Work to do:
Rewrite the lines of every item below as a JSON list of strings, with one string per line and blank lines omitted. Leave the pictures out of the answer.

Records provided:
-------

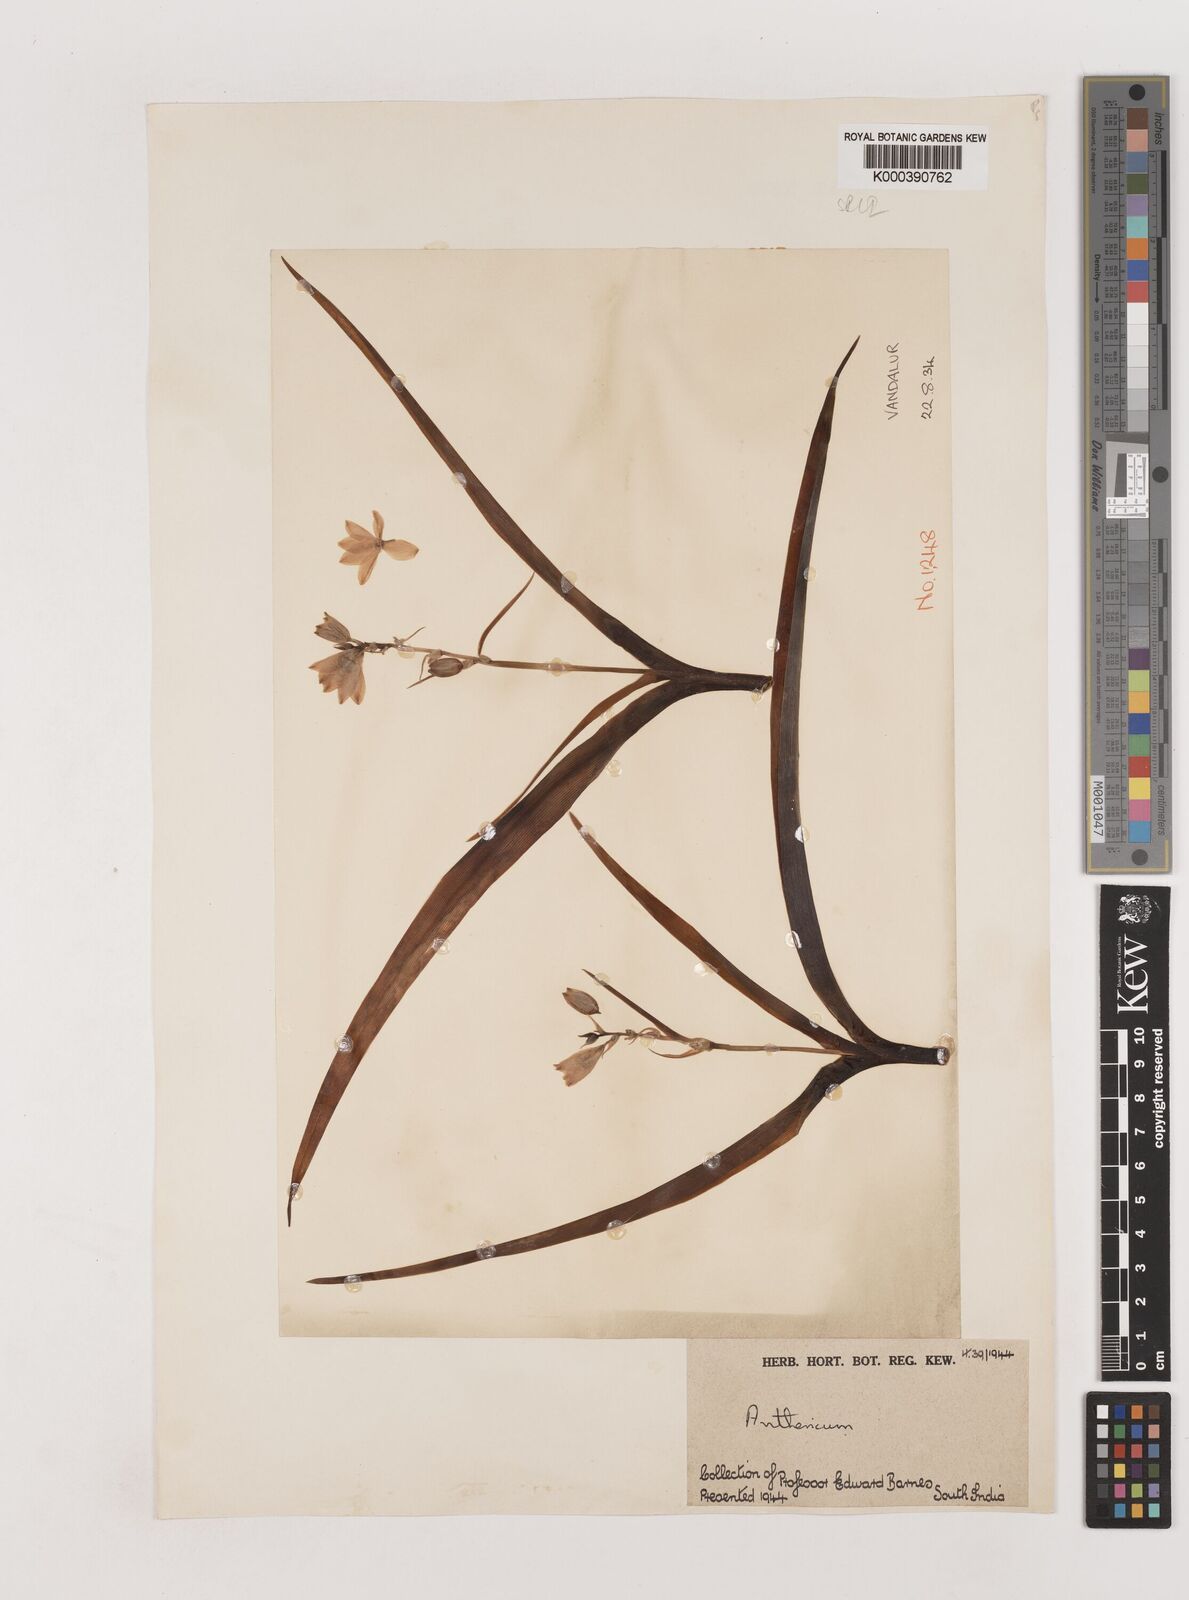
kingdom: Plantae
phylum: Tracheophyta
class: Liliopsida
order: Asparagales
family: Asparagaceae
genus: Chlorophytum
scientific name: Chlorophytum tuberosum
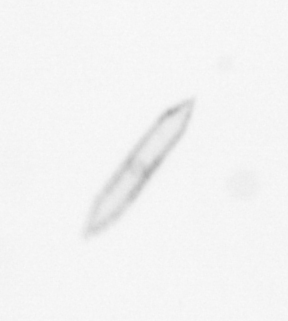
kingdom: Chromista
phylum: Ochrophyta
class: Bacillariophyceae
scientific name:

-------

Finished task:
[
  "kingdom: Plantae",
  "phylum: Tracheophyta",
  "class: Liliopsida",
  "order: Asparagales",
  "family: Asparagaceae",
  "genus: Chlorophytum",
  "scientific name: Chlorophytum tuberosum",
  "kingdom: Chromista",
  "phylum: Ochrophyta",
  "class: Bacillariophyceae",
  "scientific name:"
]